Concerns about legal loophole that excludes LGBT community from legal protections afforded to minorities.
By IWPR team in Armenia
  • Arman Sahakyan (right) in court with his lawyer Maro Khachaturyan. (Photo: Nor Serund)
    Arman Sahakyan (right) in court with his lawyer Maro Khachaturyan. (Photo: Nor Serund)

Armenian law protects minorities against hate speech and discriminatory comments. However, a loophole in the legislation means that members of sexual minorities are not protected, and campaigners have been calling for legislation to be introduced to redress the situation.

IWPR has been facilitating discussions for humans rights defenders in Armenia to explore what steps can be taken to legislate rights for lesbian, gay and transgender (LGBT) people.

Anti-discrimination activists highlighted a legal precedent in May this year in which a homophobic article was ruled to be defamatory. But they warned that the court decision regarding the article, published by the Iravunk newspaper a year earlier, did not go far enough.

A court in the capital Yerevan ordered a retraction and instructed the newspaper’s chief editor Hovhannes Galajyan, who wrote the May 2014 article, to pay damages of 250,000 drams (500 US dollars) to each of three plaintiffs. (See Hate Speech vs.
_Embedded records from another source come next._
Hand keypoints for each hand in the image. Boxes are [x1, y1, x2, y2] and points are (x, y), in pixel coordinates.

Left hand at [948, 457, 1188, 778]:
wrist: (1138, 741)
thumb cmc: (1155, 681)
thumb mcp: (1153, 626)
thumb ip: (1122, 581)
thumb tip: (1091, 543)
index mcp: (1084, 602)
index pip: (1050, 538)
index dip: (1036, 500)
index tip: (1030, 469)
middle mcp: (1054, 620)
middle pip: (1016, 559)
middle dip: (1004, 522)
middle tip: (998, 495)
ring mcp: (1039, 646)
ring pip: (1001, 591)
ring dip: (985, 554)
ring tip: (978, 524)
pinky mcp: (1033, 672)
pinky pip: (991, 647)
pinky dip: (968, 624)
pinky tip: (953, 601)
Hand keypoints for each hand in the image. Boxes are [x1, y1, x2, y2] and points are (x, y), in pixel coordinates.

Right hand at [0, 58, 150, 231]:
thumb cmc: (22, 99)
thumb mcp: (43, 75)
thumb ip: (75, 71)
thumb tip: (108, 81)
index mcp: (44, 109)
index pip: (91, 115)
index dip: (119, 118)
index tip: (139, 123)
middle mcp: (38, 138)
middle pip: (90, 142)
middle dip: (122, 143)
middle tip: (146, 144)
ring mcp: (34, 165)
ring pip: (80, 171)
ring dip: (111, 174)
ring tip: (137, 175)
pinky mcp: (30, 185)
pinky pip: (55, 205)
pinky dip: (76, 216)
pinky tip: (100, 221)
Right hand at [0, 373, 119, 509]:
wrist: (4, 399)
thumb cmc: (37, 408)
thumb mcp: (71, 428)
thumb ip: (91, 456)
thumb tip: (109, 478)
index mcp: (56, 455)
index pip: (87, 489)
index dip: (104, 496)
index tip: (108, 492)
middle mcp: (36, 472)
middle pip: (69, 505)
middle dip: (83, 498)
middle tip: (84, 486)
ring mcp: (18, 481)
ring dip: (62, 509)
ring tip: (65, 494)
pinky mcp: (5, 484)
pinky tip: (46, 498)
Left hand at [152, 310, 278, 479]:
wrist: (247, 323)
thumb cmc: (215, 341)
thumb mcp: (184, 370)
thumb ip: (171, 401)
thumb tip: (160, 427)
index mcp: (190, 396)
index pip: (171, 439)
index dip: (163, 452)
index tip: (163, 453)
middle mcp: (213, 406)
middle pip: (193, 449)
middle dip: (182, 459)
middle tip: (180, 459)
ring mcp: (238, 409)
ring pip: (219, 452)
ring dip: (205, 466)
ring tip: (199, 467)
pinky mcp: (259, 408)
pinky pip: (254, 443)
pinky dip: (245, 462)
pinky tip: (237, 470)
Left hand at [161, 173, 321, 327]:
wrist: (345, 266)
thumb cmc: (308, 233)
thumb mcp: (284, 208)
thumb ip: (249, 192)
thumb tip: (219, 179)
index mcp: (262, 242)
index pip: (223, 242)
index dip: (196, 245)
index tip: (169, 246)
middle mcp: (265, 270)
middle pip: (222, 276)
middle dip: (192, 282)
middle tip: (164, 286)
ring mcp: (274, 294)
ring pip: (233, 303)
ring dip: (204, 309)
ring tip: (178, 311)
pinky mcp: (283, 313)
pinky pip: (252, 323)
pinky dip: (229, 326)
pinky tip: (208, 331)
Free Speech in Armenia .)

Galajyan had accused gay people of serving the interests “of an international homosexual lobby” and went on to name 60 people as “enemies of the people and the state”.

He is currently appealing against the court’s decision, arguing that it amounted to a violation of freedom of speech.

One of the plaintiffs, Arman Sahakyan, took part in a Yerevan roundtable which IWPR held on May 25 to discuss these the ruling and its implications. He noted that the Iravunk article had called for “zero tolerance” of gay people and had urged public- and private-sector employers not to hire any of the 60 blacklisted individuals, and to dismiss any who were on staff.

Sahakyan’s lawyer Maro Khachaturyan said the court ruling set an important legal precedent, but did not go far enough towards closing the gap in the law under which members of sexual minorities are not covered by the ban on hate speech.

“The verdict can be seen as a real achievement, given that in March, Armenia’s highest court of appeal rejected a case brought by 16 other individuals who alleged that Iravunk had defamed and discriminated against them in the same manner,” Khachaturyan said. “Even so, the court deemed Galajyan’s article defamatory without stating that it also contained discriminatory and hate speech…. We failed to prove the article contained deliberate calls for discrimination and hate speech.”

Khachaturyan explained that doing so would be very difficult unless specific anti-discrimination law was passed.

Armenia has ratified international and European conventions on discrimination, and Article 226 of the criminal code outlaws hate speech, but only in ethnic, racial and religious terms.

Galajyan and his lawyer Levon Baghdasaryan were invited to participate in the discussion, held in partnership with the Public Journalism Club  and its Media Centre project. However, they declined.

Sahakyan and others named in the defamatory article are members of the Nor Serund (New Generation) NGO. Its head, Sergei Gabrielyan, told the IWPR event that Galajyan’s article maligned and misrepresented the organisation’s activities.

“Various state agencies are spreading hatred and hostility towards us [on the grounds] that we protect gay rights,” Gabrielyan told the event. “Soon after the article was published, the windscreen of Arman’s car was broken. We asked the police to ensure our safety, but they refused, telling us that this service should be paid for and we should go to a private security agency. So we cannot be protected as citizens.”

Representatives of Nor Serund have applied to the court of appeal, challenging the amount of compensation they were awarded and asking for the ruling to make it explicit that this was a case of discrimination.

Hasmik Harutyunyan, an expert with the Protection of Rights Without Borders NGO, said Armenia needed a separate law to enshrine the rights of sexual minorities.

“We have provisions in the education law, the criminal code and the constitution, but they are all declarative in nature. An individual who suffers discrimination cannot demand justice, as there is no legal basis to refer to,” Harutyunyan said.

Isabella Sargsyan, programme director at the Eurasia Partnership Foundation, said new legislation was needed to protect the rights of many minorities, not just the LGBT community.

“It affects each and every one of us, including women, people with disabilities and those in prison. Anyone in these or other situations can become a victim of discrimination,” she said, adding that Armenia’s justice ministry had expressed an interest in working with civil society groups to draft an anti-discrimination law.

Sargsyan said it was vital to combine legislative reform with a public awareness campaign.

“On the one hand, there needs to be a law, but on the other, we need to work within NGOs to ensure that the law is enforced. It will be impossible to achieve results in the courts unless we work with the public,” she said “That means a long struggle for all of us. We want all citizens to have equal rights and equal opportunities.”